Saved entries

########################################

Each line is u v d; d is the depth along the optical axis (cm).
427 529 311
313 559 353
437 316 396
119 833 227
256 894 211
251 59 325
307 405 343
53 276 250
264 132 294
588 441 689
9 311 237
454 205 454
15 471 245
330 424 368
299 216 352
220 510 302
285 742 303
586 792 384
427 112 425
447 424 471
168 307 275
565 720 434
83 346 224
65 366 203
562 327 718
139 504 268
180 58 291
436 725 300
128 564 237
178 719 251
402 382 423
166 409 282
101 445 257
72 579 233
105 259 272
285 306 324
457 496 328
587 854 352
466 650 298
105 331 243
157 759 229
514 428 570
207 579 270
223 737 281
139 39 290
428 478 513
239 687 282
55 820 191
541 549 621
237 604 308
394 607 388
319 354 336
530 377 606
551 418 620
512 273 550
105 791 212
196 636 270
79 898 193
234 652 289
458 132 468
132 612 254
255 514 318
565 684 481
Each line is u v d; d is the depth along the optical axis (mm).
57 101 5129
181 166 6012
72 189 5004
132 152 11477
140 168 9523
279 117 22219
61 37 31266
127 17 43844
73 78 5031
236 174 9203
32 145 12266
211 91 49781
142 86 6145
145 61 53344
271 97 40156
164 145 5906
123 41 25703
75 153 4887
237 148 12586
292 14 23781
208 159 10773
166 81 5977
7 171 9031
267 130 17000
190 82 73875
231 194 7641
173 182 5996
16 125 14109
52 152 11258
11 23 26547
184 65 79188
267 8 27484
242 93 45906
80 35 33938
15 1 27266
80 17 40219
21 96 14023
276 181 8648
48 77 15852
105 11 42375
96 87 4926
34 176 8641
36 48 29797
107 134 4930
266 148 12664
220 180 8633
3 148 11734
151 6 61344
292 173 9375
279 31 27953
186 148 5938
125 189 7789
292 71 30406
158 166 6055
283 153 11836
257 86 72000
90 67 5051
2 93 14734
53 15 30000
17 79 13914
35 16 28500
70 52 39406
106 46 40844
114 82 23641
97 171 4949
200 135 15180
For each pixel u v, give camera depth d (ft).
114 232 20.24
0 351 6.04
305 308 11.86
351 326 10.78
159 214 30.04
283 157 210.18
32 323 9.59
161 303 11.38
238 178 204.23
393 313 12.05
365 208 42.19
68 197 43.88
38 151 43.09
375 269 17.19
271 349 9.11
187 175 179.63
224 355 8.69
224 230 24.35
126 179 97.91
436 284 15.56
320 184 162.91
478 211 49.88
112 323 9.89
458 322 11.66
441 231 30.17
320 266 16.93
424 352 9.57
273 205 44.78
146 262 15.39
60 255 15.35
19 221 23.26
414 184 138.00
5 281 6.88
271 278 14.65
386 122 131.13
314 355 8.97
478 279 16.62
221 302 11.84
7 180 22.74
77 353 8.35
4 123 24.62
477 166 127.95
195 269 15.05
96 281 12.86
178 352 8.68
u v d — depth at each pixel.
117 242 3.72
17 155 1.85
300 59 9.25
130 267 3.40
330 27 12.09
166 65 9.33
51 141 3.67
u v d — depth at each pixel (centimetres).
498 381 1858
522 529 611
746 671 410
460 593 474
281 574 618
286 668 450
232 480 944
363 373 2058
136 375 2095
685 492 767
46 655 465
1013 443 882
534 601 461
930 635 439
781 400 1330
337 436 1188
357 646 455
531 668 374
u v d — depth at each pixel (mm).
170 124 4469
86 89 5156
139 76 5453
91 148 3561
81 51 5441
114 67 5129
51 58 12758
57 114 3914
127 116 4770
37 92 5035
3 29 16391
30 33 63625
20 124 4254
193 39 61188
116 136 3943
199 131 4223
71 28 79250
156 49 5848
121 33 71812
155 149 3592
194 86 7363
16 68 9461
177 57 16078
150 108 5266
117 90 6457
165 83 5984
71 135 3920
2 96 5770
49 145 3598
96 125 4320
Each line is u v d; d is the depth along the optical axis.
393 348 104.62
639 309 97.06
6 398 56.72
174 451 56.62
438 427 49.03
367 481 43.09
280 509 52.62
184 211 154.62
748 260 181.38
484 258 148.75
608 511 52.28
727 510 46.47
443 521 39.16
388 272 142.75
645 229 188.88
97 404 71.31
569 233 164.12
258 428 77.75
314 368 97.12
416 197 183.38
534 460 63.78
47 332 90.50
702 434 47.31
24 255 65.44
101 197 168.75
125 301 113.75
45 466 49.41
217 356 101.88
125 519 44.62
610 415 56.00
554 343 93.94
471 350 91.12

########################################

▶ _Your objective_: The lines above from the one containing "279 31 27953" through the one containing "414 184 138.00" are to be set down exactly, and no others.

▶ _Reply_:
279 31 27953
186 148 5938
125 189 7789
292 71 30406
158 166 6055
283 153 11836
257 86 72000
90 67 5051
2 93 14734
53 15 30000
17 79 13914
35 16 28500
70 52 39406
106 46 40844
114 82 23641
97 171 4949
200 135 15180
For each pixel u v, give camera depth d (ft).
114 232 20.24
0 351 6.04
305 308 11.86
351 326 10.78
159 214 30.04
283 157 210.18
32 323 9.59
161 303 11.38
238 178 204.23
393 313 12.05
365 208 42.19
68 197 43.88
38 151 43.09
375 269 17.19
271 349 9.11
187 175 179.63
224 355 8.69
224 230 24.35
126 179 97.91
436 284 15.56
320 184 162.91
478 211 49.88
112 323 9.89
458 322 11.66
441 231 30.17
320 266 16.93
424 352 9.57
273 205 44.78
146 262 15.39
60 255 15.35
19 221 23.26
414 184 138.00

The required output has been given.